High School Journalism Symposium

Our annual high school symposium offers two days of journalism training to high school students in the United States and around the world. The event features workshops led by News staffers, prominent guest speakers and automatic entry into our high school journalism competition. We now offer two versions of the symposium: one in-person for students able to travel to New Haven and one online for those who wish to attend virtually, particularly from other time zones.

Programming, registration, financial aid, and competition information is available on our symposium website.

High School Summer Journalism Program

Each summer, the News welcomes high school students from around the country to New Haven for a week of journalism training and real-world reporting experience. In addition to guest speaker events and lectures by News staffers, students have the opportunity to engage in small groups throughout the week as they pitch, report, and edit their own news and opinion pieces with guidance from experienced student journalists at Yale.

It is highly likely that this year’s program will be offered virtually. Please check here for dates and registration information.

The Wallace Prize

The Wallace Prize is the most prestigious independently awarded undergraduate writing prize at Yale. Every spring, the Yale Daily News Magazine hosts an open submission for the prize in memory of Peter J. Wallace ’64, a former member of the News’ managing board. Undergraduates from all disciplines submit their unpublished fiction and nonfiction for a chance to be published in a special issue of the magazine and win a cash prize. Submissions are judged by an anonymous panel of experts across literature, academia and journalism.

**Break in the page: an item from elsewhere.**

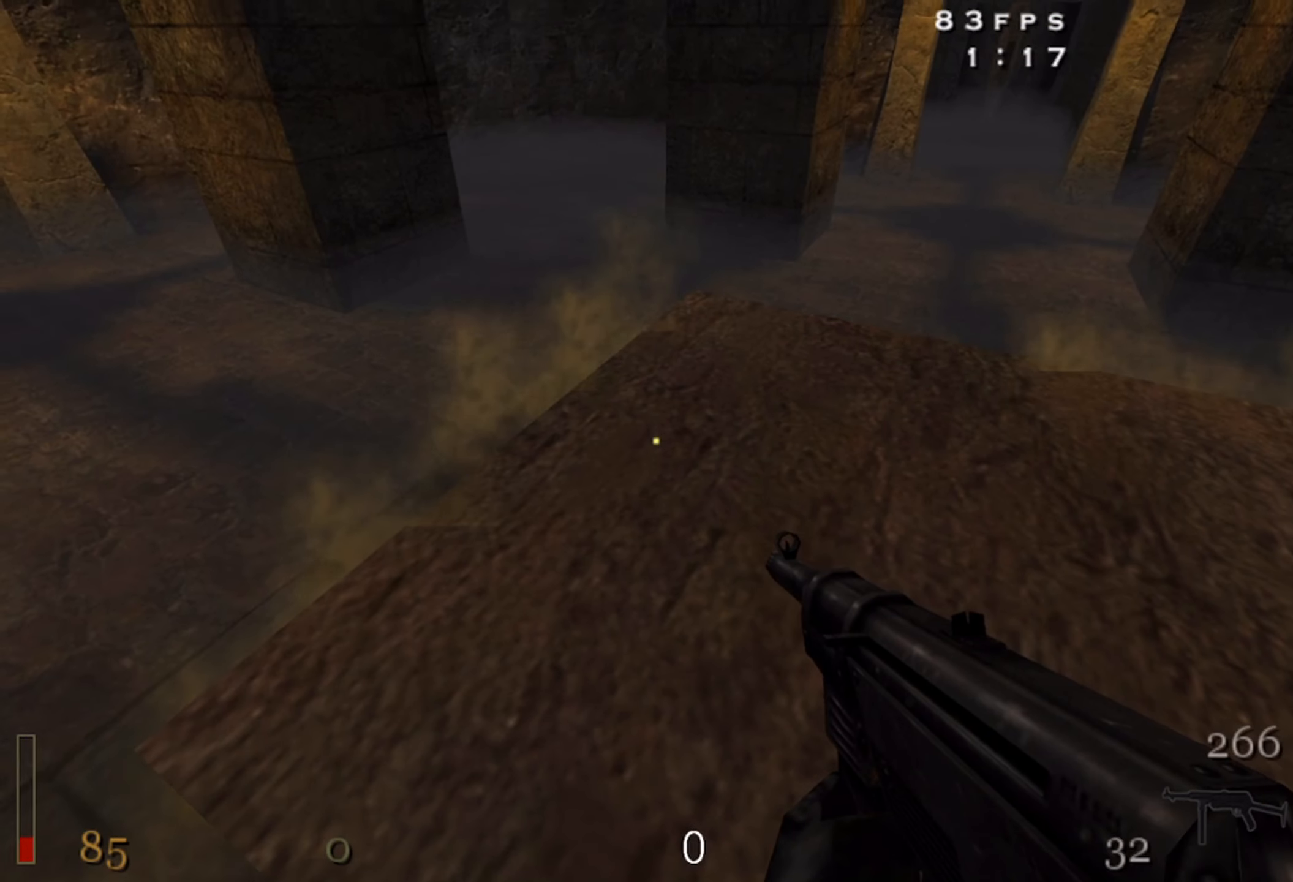
{"keys": [], "mouse": ["right"], "events": []}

Read past winners here. To keep up with the Prize, join the Mag panlist by emailing the editors in chief.

The Scot Haller Prize

The Scot Haller Prize recognizes the most outstanding story or series published by the Yale Daily News in any form during the academic year. Every spring beginning in 2021, editorial desks at the News may nominate up to three entries authored by News staffers. A panel of News alumni and other journalists determine first and second place winners — with $2,000 and $500 prizes, respectively — as well as honorable mentions. The prize was established in 2021 and honors Scot K. Haller ’77, a former arts editor for the News, who was an award-winning journalist when he died at age 35.